In a second embodiment, the frame is lowered as a unit, but typically has an upper portion (an upper frame member) that is vertically movable relative to the lower portion (a lower frame member). A processing apparatus (in the form of a pressure intensifier) and a conduit means (a mandrel) are mounted to the upper portion. An actuating means comprising one or more jack mechanisms is provided between the lower and upper portions of the frame. When the lower portion of the frame lands on the tree frame, the lower end of the mandrel will be spaced above the flow line receptacle. The jack mechanisms then lower the upper portion of the frame, causing the mandrel to stab sealingly into the receptacle (the choke body). Thus, in this embodiment, the conduit means comprises a single mandrel having a single flowpath therethrough.

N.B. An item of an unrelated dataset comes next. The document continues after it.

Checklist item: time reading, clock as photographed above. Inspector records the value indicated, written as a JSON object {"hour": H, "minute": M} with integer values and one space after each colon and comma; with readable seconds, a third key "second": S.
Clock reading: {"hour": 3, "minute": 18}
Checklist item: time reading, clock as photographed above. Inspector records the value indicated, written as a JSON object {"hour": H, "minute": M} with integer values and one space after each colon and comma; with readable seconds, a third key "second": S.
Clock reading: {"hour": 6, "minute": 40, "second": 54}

In a third embodiment, the conduit means has a flexible portion. Preferably, the flexible portion is moveable relative to the frame. Typically, the flexible portion of the conduit means is fixed relative to the frame at a single point. Typically, the flexible portion of the conduit means is connected to the processing apparatus and supported at the processing apparatus connection, in embodiments where the processing apparatus is supported on the frame.

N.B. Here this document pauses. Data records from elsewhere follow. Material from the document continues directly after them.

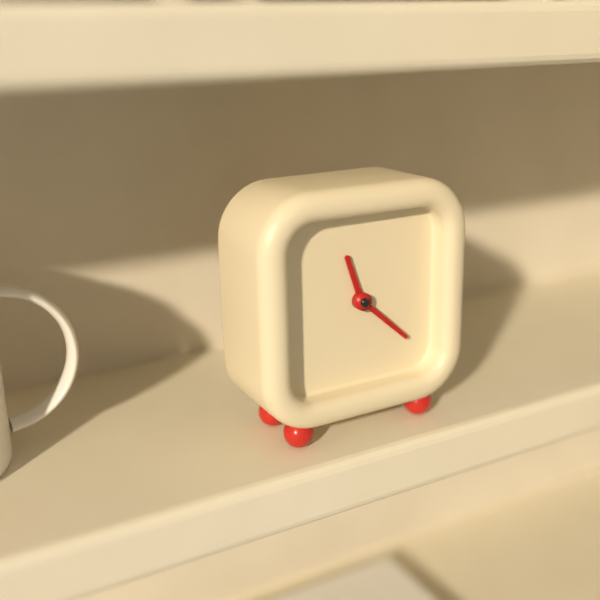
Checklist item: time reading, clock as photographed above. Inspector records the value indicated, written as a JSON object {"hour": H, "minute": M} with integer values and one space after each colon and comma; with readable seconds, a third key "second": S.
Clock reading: {"hour": 11, "minute": 22}
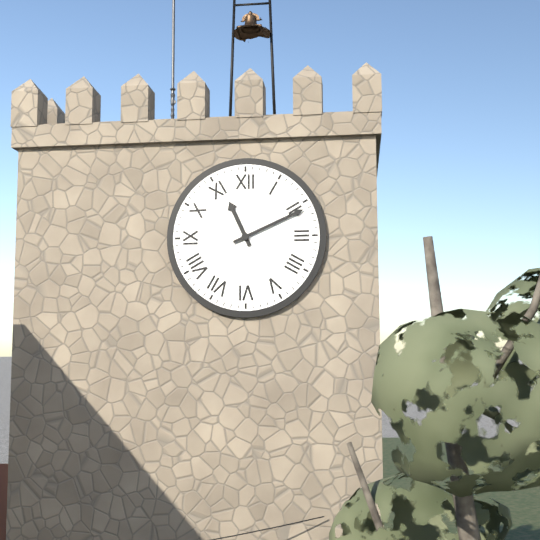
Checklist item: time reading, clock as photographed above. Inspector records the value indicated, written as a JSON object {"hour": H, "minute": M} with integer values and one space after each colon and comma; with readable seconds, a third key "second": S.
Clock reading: {"hour": 11, "minute": 11}
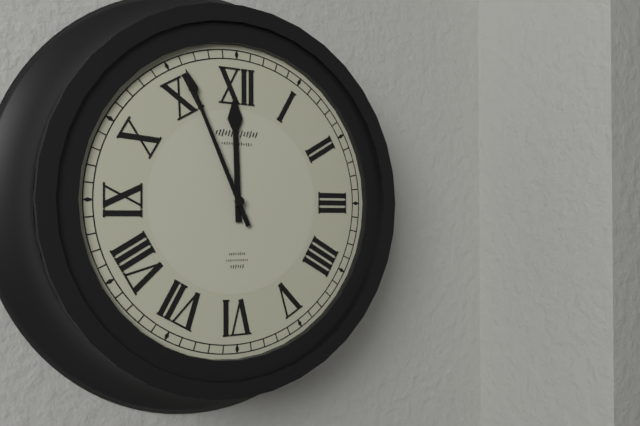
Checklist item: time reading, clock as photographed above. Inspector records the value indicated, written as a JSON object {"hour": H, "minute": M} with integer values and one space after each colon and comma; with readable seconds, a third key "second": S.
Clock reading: {"hour": 11, "minute": 56}
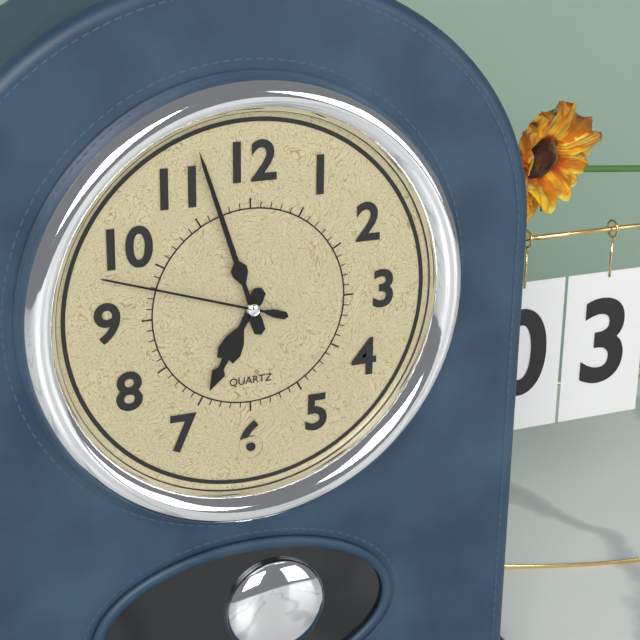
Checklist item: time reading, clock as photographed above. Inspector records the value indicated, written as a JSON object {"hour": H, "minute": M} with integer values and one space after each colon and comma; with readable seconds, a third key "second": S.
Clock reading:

Optionally, the conduit means comprises two conduits, one of which is adapted to carry fluids going towards the processing apparatus, the other adapted to carry fluids returning from the processing apparatus. Typically, each of the two conduits of the conduit means is fixed relative to the frame at a respective point. Typically, the flexible portion of each of the two conduits of the conduit means is connected to the processing apparatus and is supported at the processing apparatus connection (where a processing apparatus is provided on the frame).

Typically, the flexible portion of the conduit means is resilient. Typically, the direction of movement of the flexible portion of the conduit means in the second stage of the connection defines an axis of connection and the flexible portion of the conduit means is curved in a plane perpendicular to the axis of connection to provide resilience in the connection direction. In such embodiments, the flexible portion of the conduit means is in the form of a coil, or part of a coil. This allows the lower end of the conduit means (the connection end) to be moved resiliently in the connection direction.

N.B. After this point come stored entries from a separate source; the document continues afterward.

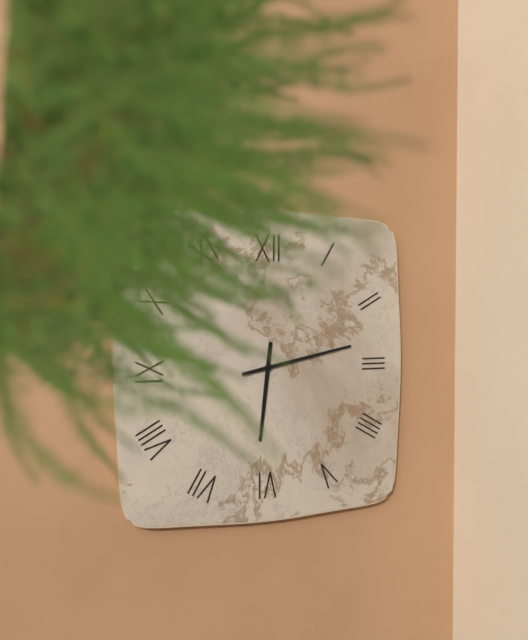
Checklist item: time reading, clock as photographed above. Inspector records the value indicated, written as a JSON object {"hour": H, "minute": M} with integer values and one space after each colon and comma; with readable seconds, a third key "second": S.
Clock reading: {"hour": 6, "minute": 13}
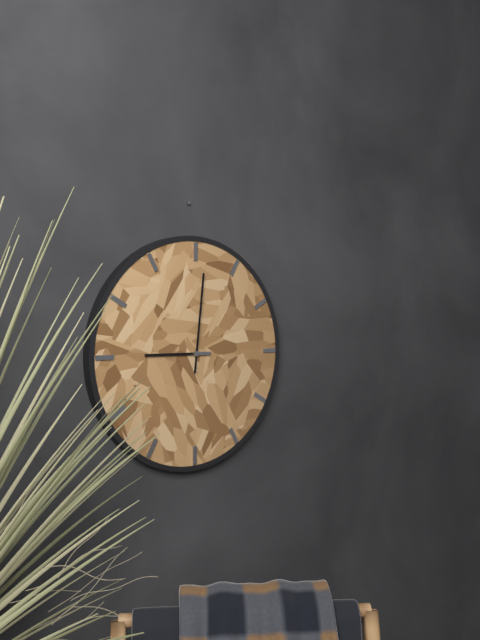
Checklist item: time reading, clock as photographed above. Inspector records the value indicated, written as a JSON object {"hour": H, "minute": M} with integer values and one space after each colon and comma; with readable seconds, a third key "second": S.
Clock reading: {"hour": 9, "minute": 1}
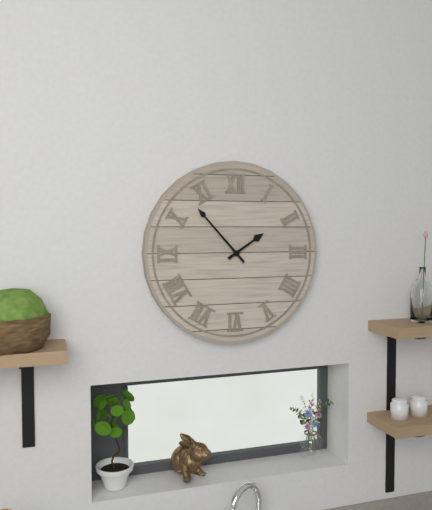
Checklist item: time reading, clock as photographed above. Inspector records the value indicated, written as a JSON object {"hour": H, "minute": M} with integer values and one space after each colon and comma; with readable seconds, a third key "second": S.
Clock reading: {"hour": 1, "minute": 53}
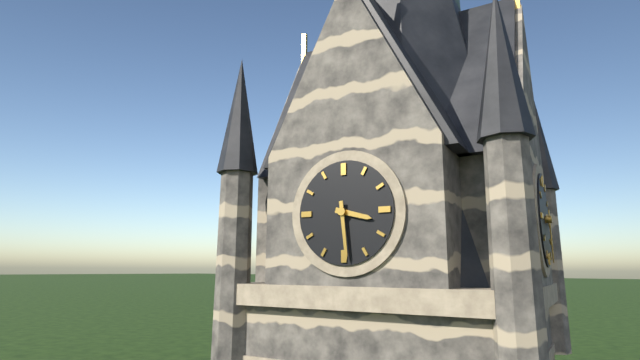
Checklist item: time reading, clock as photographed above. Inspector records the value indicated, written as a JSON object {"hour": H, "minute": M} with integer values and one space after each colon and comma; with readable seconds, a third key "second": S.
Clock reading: {"hour": 3, "minute": 29}
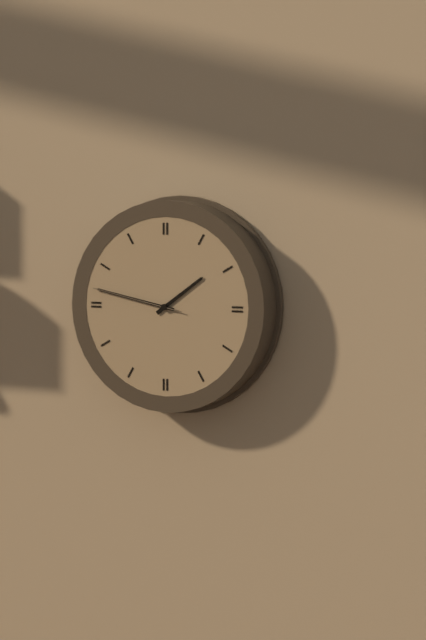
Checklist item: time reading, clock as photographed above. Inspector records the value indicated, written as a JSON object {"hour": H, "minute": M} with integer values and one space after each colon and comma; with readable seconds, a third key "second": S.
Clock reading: {"hour": 1, "minute": 47, "second": 47}
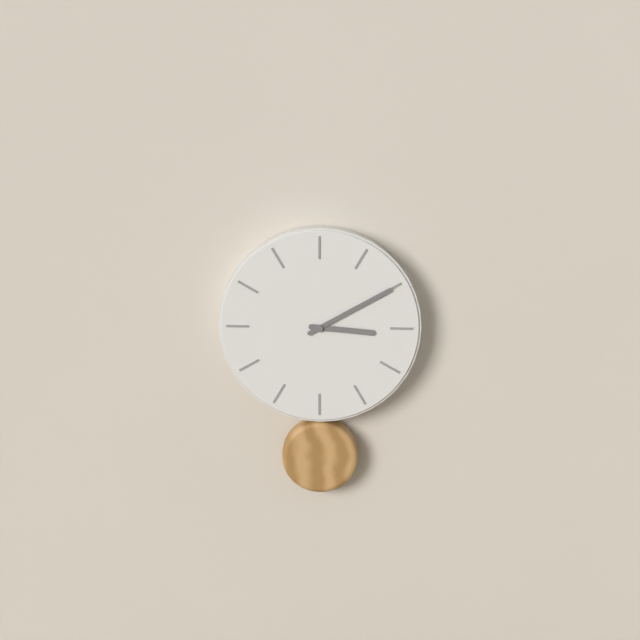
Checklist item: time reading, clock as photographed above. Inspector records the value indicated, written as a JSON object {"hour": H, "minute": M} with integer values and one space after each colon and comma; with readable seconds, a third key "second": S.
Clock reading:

Typically, the flexible portion of the conduit means supports a connector adapted to attach to the choke body (either directly or via a further conduit extending from the choke body), the flexible portion of the conduit means allowing relative movement of the connector and the frame to buffer the connection.

Typically, an actuating means is provided which is adapted to move the flexible portion relative to the frame to bring an end of the flexible portion into fluid communication with the interior of the choke body. The actuating means typically comprises a swivel eye mounting hydraulic cylinder.

Considering now all embodiments of the invention, the conduit system may optionally provide a single flowpath between the choke body and the processing apparatus.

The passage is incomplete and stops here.